Blog-notes d’un jeune adjoint au Maire, Ã Bures-sur-Yvette (91)
Les choix européens sont préparés dans le secret, entre gouvernements, alors que les citoyens devraient être pleinement associés aux décisions européennes. Nous devons rapprocher l’Europe des citoyens en construisant une Europe plus concrète, plus transparente, plus accessible. L’Europe doit être faite pour eux.
Nous proposons de :
Organiser des débats publics préalables aux décisions (3 mois avant), de telle sorte que les citoyens européens puissent donner leur avis et saisir leurs députés européens.
Rendre publiques les délibérations des gouvernements au sein du Conseil en les diffusant par Internet et à la télévision.
Simplifier l’accès aux aides européennes et aider ceux qui souhaitent en bénéficier à monter leurs dossiers.
Créer dans chaque administration un représentant identifié en charge des politiques européennes.
Instaurer un référendum d’initiative populaire européen.
Initier un service civique pour les jeunes Européens.
Honorer notre mandat par une présence assidue et une participation active aux travaux du Parlement.
Informer les citoyens par un compte-rendu de mandat annuel.
L’Europe ne peut pas rester sourde au malaise des agriculteurs et des pêcheurs. Le maintien de ces activités est essentiel pour faire vivre nos campagnes et nos littoraux. Les producteurs doivent être davantage impliqués pour organiser les marchés agricoles et pour définir une politique durable de gestion des ressources naturelles.
Nous proposons de :
Promouvoir une agriculture européenne de qualité qui vise la sécurité alimentaire, qui protège l’environnement et qui maintient un tissu d’exploitations à taille humaine.

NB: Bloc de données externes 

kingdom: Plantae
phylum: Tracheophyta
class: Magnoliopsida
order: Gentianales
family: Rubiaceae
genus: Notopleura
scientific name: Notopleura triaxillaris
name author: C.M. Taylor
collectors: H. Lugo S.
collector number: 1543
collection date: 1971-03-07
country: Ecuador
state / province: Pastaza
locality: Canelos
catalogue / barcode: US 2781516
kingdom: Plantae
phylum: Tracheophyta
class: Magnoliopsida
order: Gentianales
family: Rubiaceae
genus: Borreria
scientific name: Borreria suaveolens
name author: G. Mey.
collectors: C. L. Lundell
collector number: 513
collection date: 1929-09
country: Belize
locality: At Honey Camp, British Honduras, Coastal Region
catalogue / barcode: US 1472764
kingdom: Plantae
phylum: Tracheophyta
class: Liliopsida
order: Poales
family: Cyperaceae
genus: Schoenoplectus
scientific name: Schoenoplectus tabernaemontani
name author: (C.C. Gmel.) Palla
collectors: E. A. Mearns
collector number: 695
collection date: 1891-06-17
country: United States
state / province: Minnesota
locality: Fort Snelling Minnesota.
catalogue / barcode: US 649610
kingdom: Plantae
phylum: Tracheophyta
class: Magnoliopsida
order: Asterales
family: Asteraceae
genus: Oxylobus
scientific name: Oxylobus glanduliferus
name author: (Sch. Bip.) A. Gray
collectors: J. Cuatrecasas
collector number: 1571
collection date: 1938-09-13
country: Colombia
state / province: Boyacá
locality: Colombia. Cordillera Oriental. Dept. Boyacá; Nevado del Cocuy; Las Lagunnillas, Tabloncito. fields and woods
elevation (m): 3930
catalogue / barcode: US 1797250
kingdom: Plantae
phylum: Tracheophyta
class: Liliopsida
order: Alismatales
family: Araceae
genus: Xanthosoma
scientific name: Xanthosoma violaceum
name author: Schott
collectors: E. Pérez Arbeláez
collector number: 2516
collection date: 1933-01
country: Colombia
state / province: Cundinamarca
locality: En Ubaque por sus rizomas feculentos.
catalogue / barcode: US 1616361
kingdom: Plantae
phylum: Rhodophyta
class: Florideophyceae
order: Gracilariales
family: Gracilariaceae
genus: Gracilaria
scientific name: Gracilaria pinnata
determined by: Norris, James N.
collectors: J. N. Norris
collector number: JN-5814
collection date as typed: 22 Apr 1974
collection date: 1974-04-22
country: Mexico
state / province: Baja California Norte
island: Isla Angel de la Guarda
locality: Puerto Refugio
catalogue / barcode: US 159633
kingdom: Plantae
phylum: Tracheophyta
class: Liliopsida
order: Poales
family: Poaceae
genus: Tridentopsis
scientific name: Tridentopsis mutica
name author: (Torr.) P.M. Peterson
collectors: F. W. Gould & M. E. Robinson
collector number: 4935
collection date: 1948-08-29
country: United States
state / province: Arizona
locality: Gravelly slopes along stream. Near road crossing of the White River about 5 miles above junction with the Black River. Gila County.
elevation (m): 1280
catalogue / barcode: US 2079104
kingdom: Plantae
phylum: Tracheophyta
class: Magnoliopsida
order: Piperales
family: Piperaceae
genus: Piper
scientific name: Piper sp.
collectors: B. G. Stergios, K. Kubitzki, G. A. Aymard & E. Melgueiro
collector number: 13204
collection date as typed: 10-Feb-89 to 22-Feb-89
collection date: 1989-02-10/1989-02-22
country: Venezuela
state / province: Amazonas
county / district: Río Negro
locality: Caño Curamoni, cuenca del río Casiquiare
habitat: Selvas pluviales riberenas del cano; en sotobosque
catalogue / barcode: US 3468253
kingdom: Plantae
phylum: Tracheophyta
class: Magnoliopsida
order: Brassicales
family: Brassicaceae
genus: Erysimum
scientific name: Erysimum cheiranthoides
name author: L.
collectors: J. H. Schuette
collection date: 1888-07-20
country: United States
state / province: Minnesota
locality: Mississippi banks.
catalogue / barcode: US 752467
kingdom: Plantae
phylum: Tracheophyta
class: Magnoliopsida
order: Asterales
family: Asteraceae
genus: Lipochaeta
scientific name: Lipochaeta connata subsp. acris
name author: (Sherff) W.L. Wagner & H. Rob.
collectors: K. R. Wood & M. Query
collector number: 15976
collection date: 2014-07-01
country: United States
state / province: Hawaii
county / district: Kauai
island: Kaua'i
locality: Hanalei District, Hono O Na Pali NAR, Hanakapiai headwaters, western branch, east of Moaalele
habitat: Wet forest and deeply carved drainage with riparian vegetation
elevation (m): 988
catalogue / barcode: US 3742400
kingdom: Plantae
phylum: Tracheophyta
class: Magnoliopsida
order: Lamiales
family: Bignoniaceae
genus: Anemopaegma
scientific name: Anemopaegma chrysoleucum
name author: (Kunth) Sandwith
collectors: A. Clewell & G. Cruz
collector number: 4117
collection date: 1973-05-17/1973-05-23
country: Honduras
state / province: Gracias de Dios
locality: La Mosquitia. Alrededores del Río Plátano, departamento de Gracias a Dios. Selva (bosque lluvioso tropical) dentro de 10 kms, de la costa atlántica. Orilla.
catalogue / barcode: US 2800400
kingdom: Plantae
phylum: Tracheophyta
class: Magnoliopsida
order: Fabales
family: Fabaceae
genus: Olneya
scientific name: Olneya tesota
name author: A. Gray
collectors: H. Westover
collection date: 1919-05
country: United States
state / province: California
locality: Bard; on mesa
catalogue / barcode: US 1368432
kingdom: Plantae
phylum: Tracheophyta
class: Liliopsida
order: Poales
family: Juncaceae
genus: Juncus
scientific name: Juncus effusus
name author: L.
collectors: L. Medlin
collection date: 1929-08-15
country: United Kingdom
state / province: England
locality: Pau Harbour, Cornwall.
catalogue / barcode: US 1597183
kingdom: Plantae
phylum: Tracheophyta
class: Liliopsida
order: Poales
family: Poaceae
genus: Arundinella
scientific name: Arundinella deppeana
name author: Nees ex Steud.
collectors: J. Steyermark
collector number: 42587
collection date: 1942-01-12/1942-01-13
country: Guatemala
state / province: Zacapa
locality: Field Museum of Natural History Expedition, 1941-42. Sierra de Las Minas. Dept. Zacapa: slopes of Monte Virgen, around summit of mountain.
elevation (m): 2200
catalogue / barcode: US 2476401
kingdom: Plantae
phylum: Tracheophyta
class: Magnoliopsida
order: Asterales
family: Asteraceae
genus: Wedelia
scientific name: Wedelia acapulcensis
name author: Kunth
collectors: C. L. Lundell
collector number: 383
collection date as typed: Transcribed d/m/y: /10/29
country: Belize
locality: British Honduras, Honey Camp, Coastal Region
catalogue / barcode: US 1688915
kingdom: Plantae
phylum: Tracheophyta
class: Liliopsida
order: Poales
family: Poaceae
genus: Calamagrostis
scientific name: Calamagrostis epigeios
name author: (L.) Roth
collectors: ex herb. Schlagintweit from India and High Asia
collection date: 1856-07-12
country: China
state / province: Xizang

Défendre le principe d’organisation des marchés agricoles, et notamment les quotas laitiers, car les producteurs ont besoin de prix rémunérateurs pour produire et investir. Les marchés à terme de matières premières agricoles doivent être régulés par une autorité internationale.
Cesser d’exporter nos excédents agricoles à prix bradés pour ne pas détruire l’agriculture des pays pauvres.
Permettre aux producteurs de s’organiser au niveau européen pour rétablir l’équilibre dans les rapports de force économiques.
Encourager et aider les agriculteurs à mettre en place de nouveaux modes de production plus respectueux de l’environnement.
Promouvoir les modes de production les plus protecteurs pour la santé et une gestion durable des sols sur le long terme.
Mettre en place une gestion durable et partagée de la ressource à travers l’instauration d’une co-expertise entre pêcheurs et scientifiques. Des plans pluriannuels de gestion seront instaurés pour que les pêcheurs puissent prévoir leur activité.
La crise financière se double d’une crise écologique, dont l’enjeu est considérable : l’avenir de nos enfants en dépend. C’est une question de solidarité entre générations. L’eau, l’air, le climat, la biodiversité sont des biens communs dont nous ne sommes pas propriétaires mais seulement dépositaires pour les générations à venir. C’est pourquoi l’urgence écologique nous impose une nouvelle vision du développement, qui nous amène à repenser l’ensemble de notre système économique et social. De nouveaux emplois naîtront de ce mode de croissance plus durable.
Nous proposons de :
Repenser nos modes de transports, de production et de logement. La mise aux normes durables des bâtiments et le développement des transports propres permettra d’importantes économies d’énergie.
Recourir massivement aux énergies renouvelables pour diversifier nos ressources énergétiques.
Mener un grand programme de recherche européen pour développer les énergies du futur.
Développer les activités économiques issues du végétal (agro-industries).
Orienter les financements des fonds sociaux européens vers la formation aux nouveaux métiers du développement durable.
Imposer une notation sociale et environnementale européenne aux grandes entreprises et renforcer leurs obligations en termes de responsabilité sociale et environnementale.
Instaurer une taxe carbone européenne qui pénalisera les énergies fossiles les plus polluantes.
Taxer les pollueurs pour qu’ils soient incités à modifier leur comportement.
Instaurer un moratoire sur les OGM tant qu’un organisme de recherche indépendant n’aura pas évalué tous leurs effets.
Créer un corps de garde-côtes européen pour lutter contre les pollutions maritimes.
Construire une solidarité énergétique européenne en coordonnant la gestion de nos stocks et en créant des infrastructures d’acheminement vers les pays menacés de pénurie.